While it’s not available in Australia, I’m eager to get my hands on one. For one, this could be the cheapest way yet to get Netflix up and working in Australia – with Chrome and the free Hola unblocker extension, you save money by not having to pay for a geo-unblocker, or a media streamer if you don’t have one already.

Chromecast definitely got most of the spotlight last week, but it wasn’t the only Android/Netflix announcement. For those wondering why Netflix quality sucks on tablets and to a lesser extent, on smartphones, it’s because the resolution is limited to a sucky 480p. The culprit, unsurprisingly, is DRM and the lack of support for it on these portable devices. But with the rollout of Android 4.3, 1080p Netflix playback is finally coming to Android.

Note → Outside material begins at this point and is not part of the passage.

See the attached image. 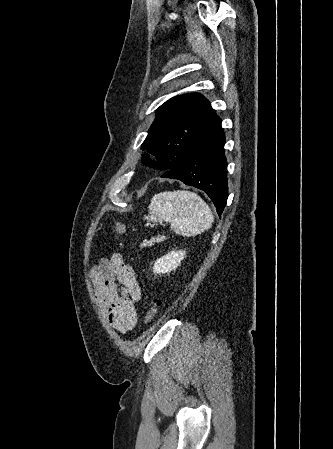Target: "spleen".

The new Nexus 7 device will be the first tablet to support Netflix 1080p, but only because it’s the first and only 1080p Nexus tablet, and only Nexus devices will have access to 4.3 in the short term. As 4.3 rolls out to more 1080p tablets (and smartphones), more and more devices will start to support 1080p too.

Breaking Bad Promo

Breaking Bad is breaking onto Netflix UK and Ireland, with the final episodes available on a next-day basis

It doesn’t really surprise me that DRM has been what’s holding back HD Netflix playback, even the 720p kind, and the DRM requirement will have been one that’s been placed on Netflix by Hollywood. It’s the kind of shortsighted and paranoid thinking Hollywood is famous for, as if somehow enabling 720p Netflix playback on tablets will somehow cause a piracy pandemic. Somehow.

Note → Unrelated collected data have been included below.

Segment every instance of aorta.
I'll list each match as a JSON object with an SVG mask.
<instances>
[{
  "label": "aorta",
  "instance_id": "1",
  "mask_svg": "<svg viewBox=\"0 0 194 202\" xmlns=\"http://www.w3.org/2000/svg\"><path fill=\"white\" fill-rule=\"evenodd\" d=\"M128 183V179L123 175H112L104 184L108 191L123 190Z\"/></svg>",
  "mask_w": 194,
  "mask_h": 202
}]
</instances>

And lastly, UK viewers will be happy to learn that the final season of Breaking Bad will be coming to Netflix UK and Ireland within a day of the shows original airing in the US. It’s quite a coup for Netflix, considering how eagerly awaited the final few episodes of Breaking Bad is. No luck for Netflix users elsewhere though, not unless you get yourself a Netflix region selector service like Unblock-Us (hint, hint). Australian BB fans can of course head over to streambly where you can find helpful guides on how to sign up and use Netflix (and also get access to Netflix UK/Ireland), just in time for the August 12/13 debut of the final season.

OK, that’s enough cross promotion for this week. See you in seven.